Stating that the authorities threatened to deport them during the first days of their abduction, he said, ”They threatened me saying, ‘We will deport you to Rojava,’ as if Rojava was a bad place. I kept telling them, ‘Rojava is my homeland.’ They could never break me. They were not able to achieve their goals.”
After the first 40 days, the detained were allowed to talk to their families. After that period of complete isolation, they were allowed to talk on the phone for three minutes, every two weeks.
Hesen said his health deteriorated during his abduction. “They refused to give me medicine until I began to vomit blood a few times a day.”

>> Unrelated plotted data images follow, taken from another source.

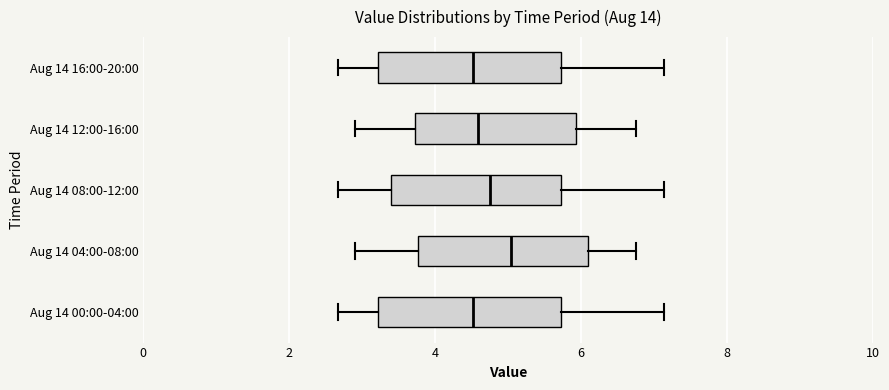

Reading bottom to top, transcribe this box plot: for each box, give where its median line is, the range the box spans, and where its two whiskers end, as read against the x-axis. The values are not printed on the chart, so give them approximately, as read against the axis.

Aug 14 00:00-04:00: median 4.6, box 3.2 to 5.8, whiskers 2.6 to 7.2
Aug 14 04:00-08:00: median 5.0, box 3.8 to 6.0, whiskers 3.0 to 6.8
Aug 14 08:00-12:00: median 4.8, box 3.4 to 5.8, whiskers 2.6 to 7.2
Aug 14 12:00-16:00: median 4.6, box 3.8 to 6.0, whiskers 3.0 to 6.8
Aug 14 16:00-20:00: median 4.6, box 3.2 to 5.8, whiskers 2.6 to 7.2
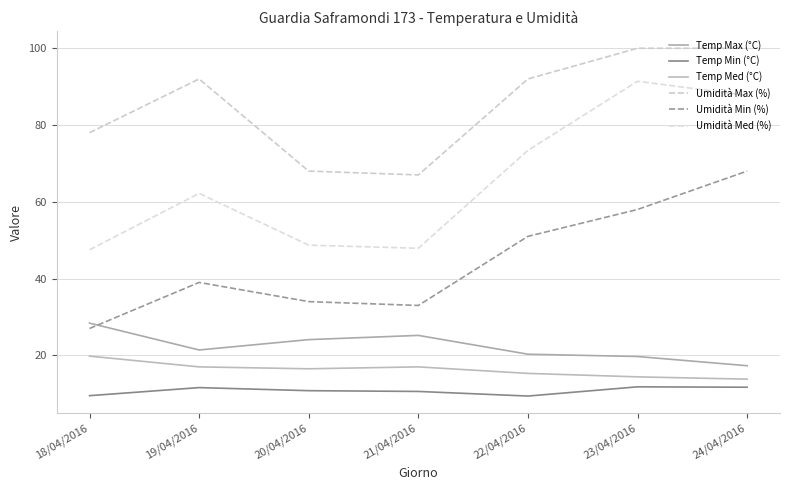

Where is the first local maximum for Temp Max (°C)?

21/04/2016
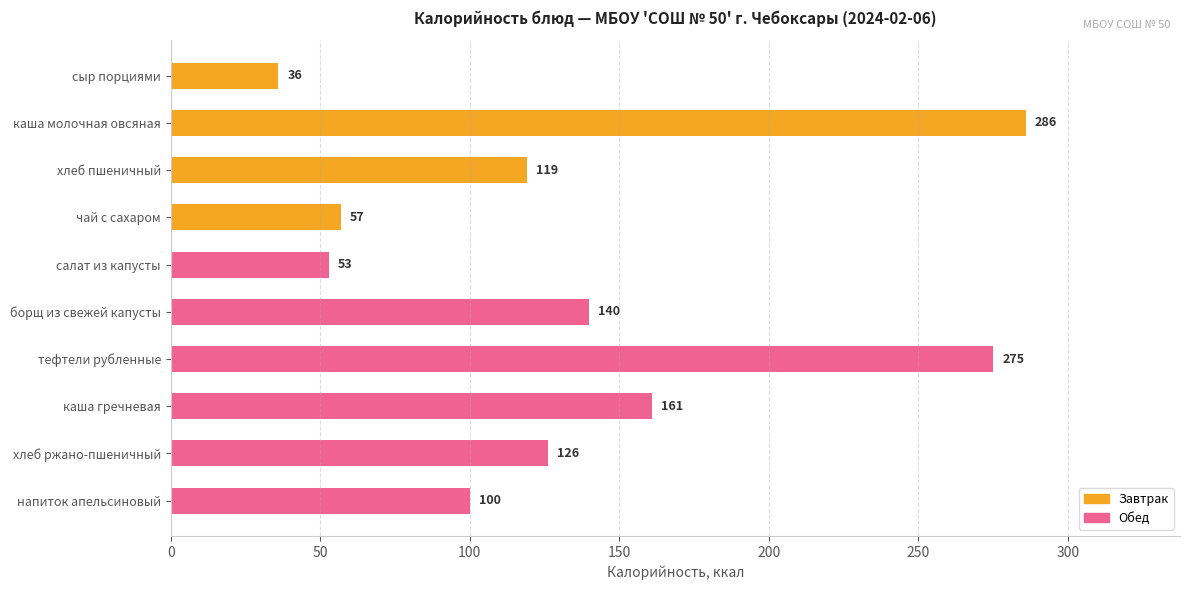

Approximately how many times larger is the value at тефтели рубленные compared to хлеб пшеничный?

2.3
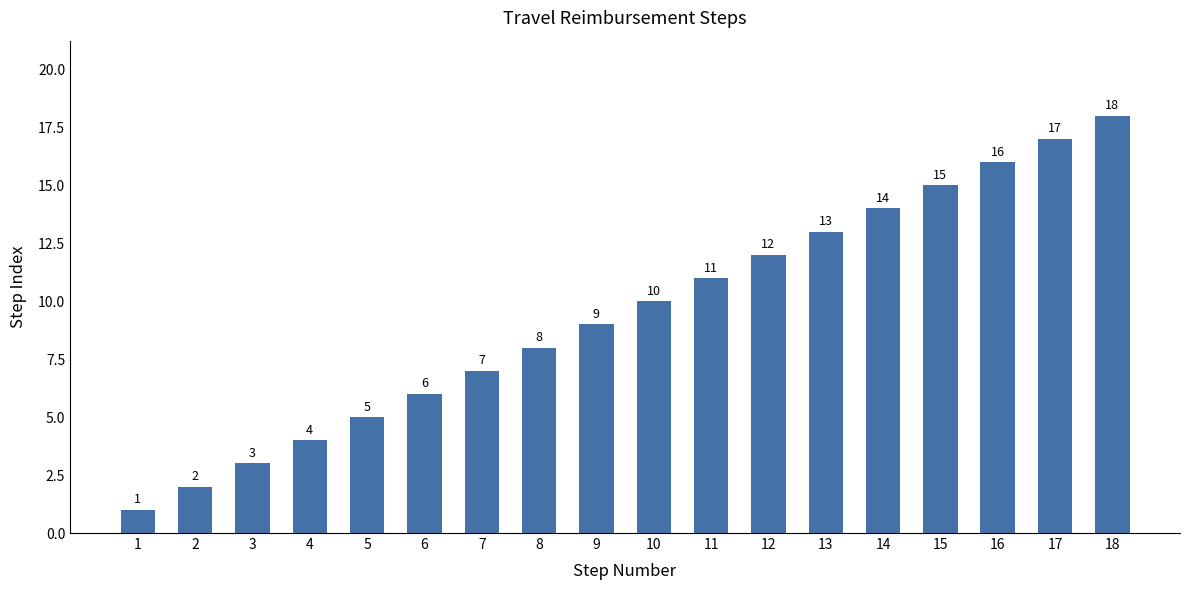

Count the number of data series in this chart.

1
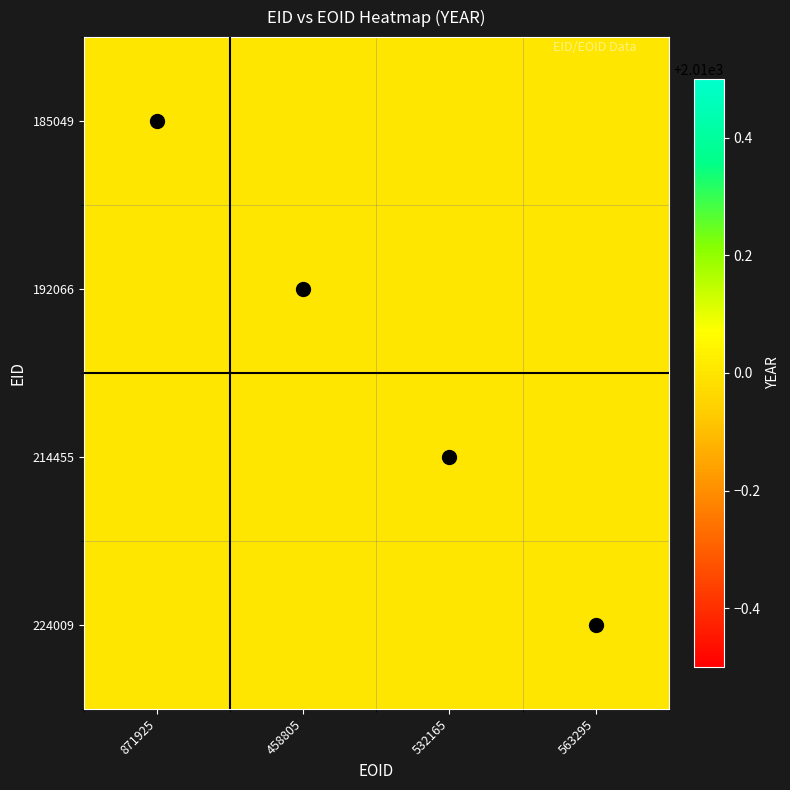

Is it true that 185049 equals 0 at 224009?

True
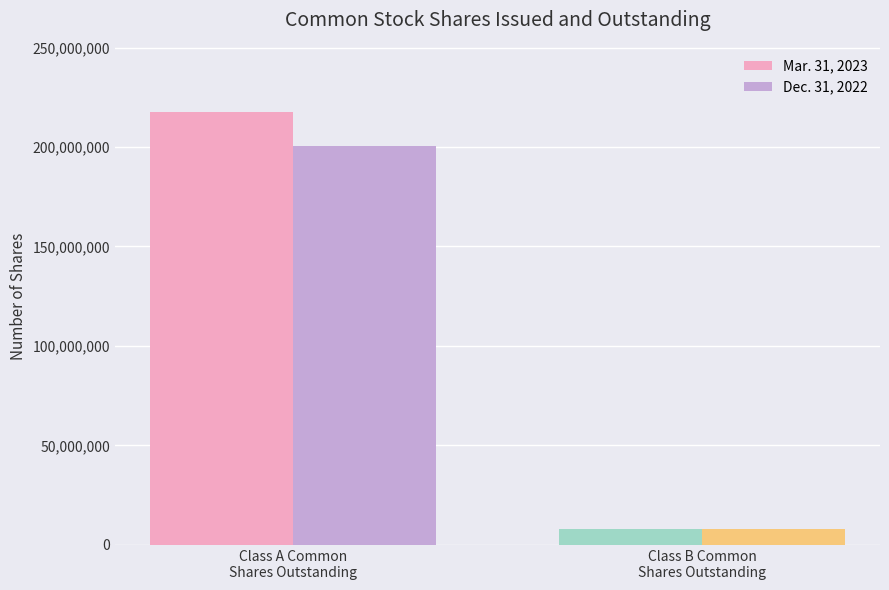

Which series has the widest spread of values?

Mar. 31, 2023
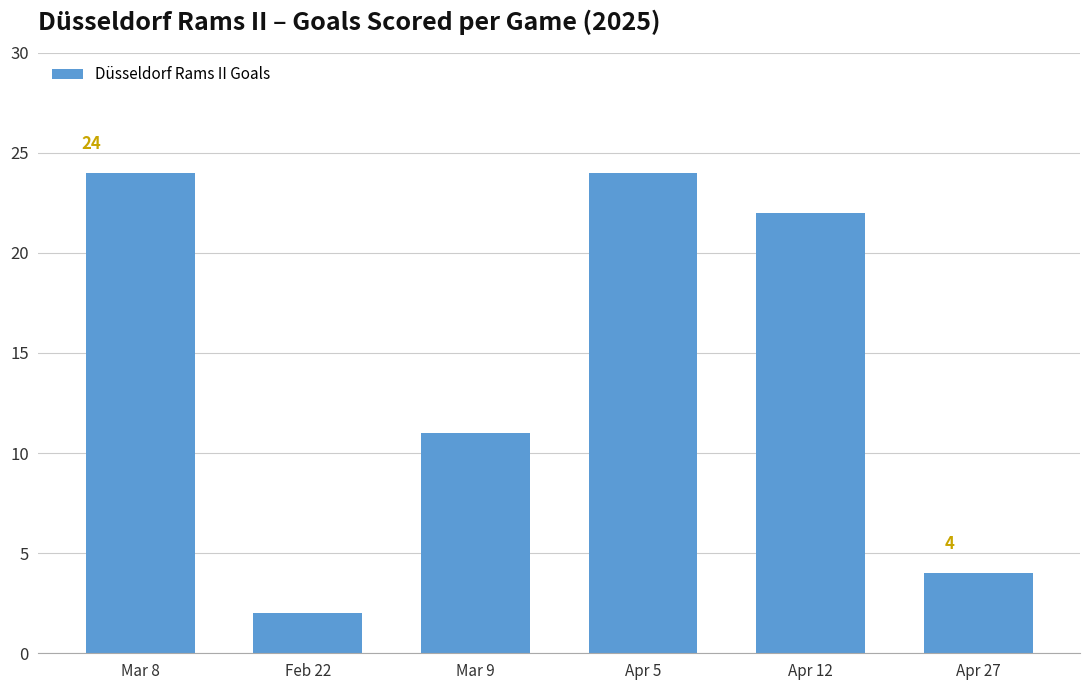

What is the difference between the second highest and second lowest values?

20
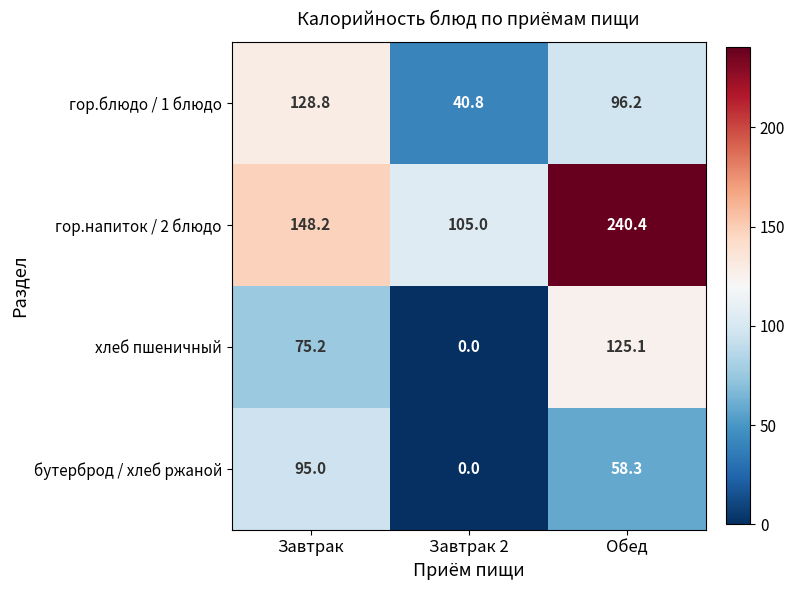

What is the spread (max minus min) of values at Обед?

182.1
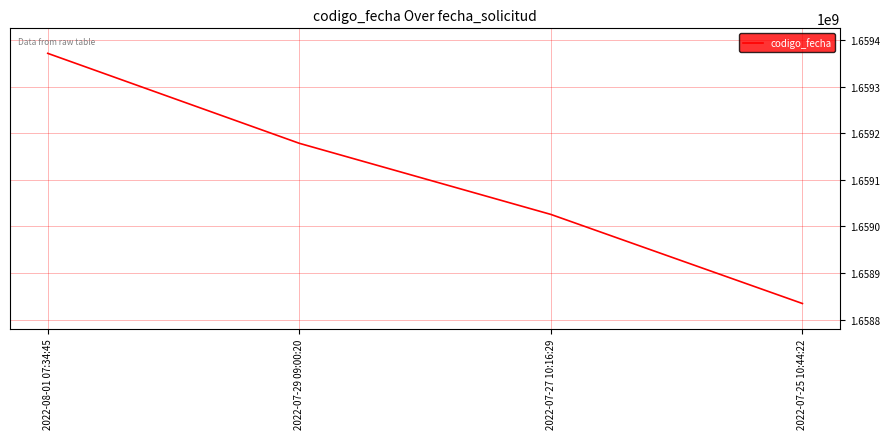

How many values are below 1659178256?

2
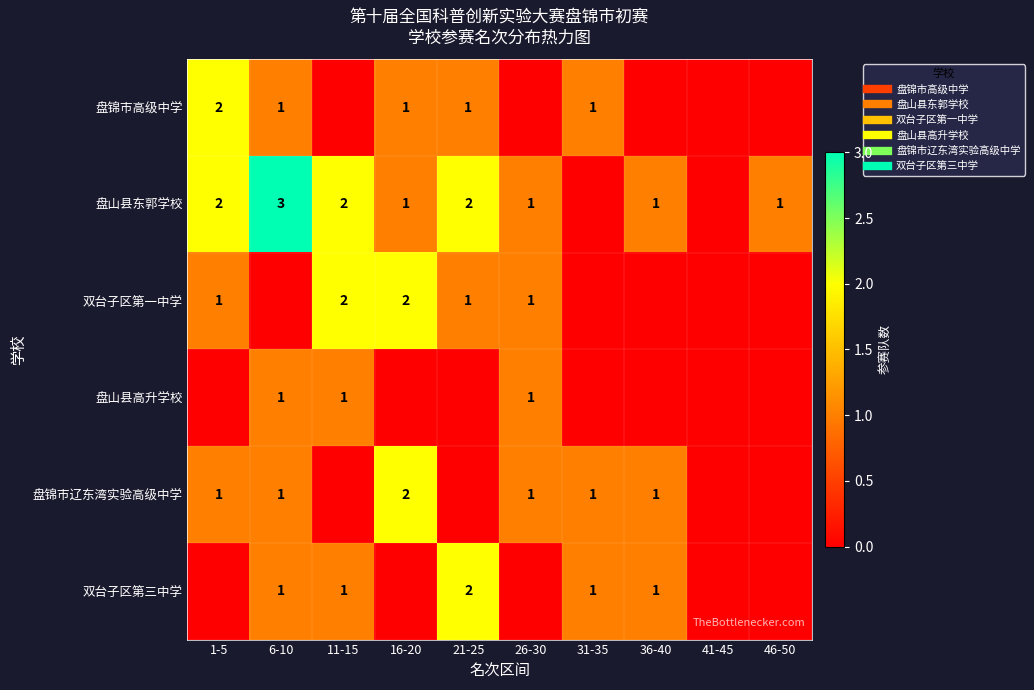

What is the total value across all series at 16-20?

6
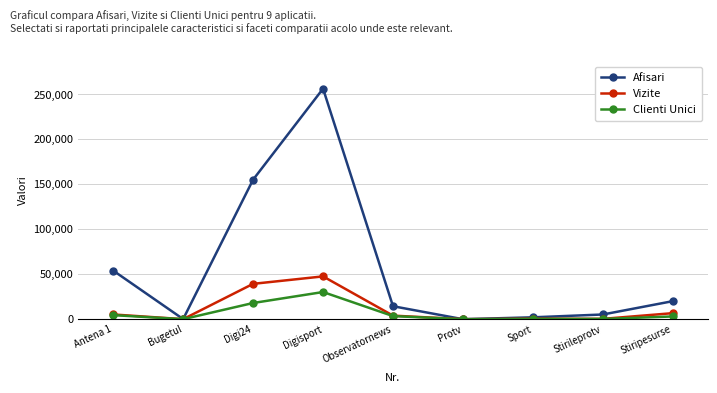

Does the chart have visible grid lines?

Yes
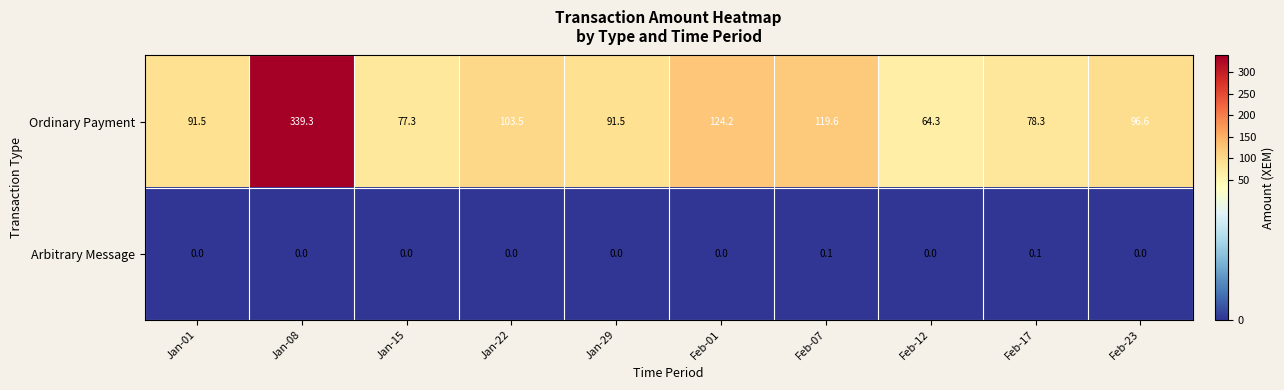

Which series has the largest total across all categories?

Ordinary Payment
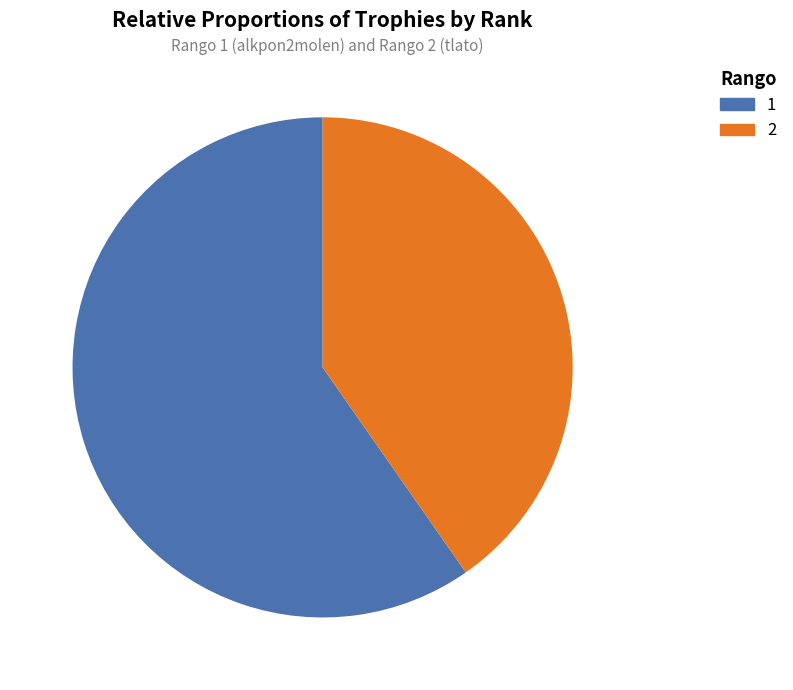

Approximately how many times larger is the value at 2 compared to 1?

0.7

The AANES official says his hopes for the Kurdistan Region of Iraq were completely destroyed after such a horrific experience.
“I never though of Kurdistan as a place like that. As a Kurd, my hopes were shattered in the face of what I had experienced. If anybody told me all these things I have just recounted, I would say they are lying. But what I have described is only a part of what we have been through there. DAESH members were kept in a nearby place where we were kept. Such mistreatment should never be repeated ever again.”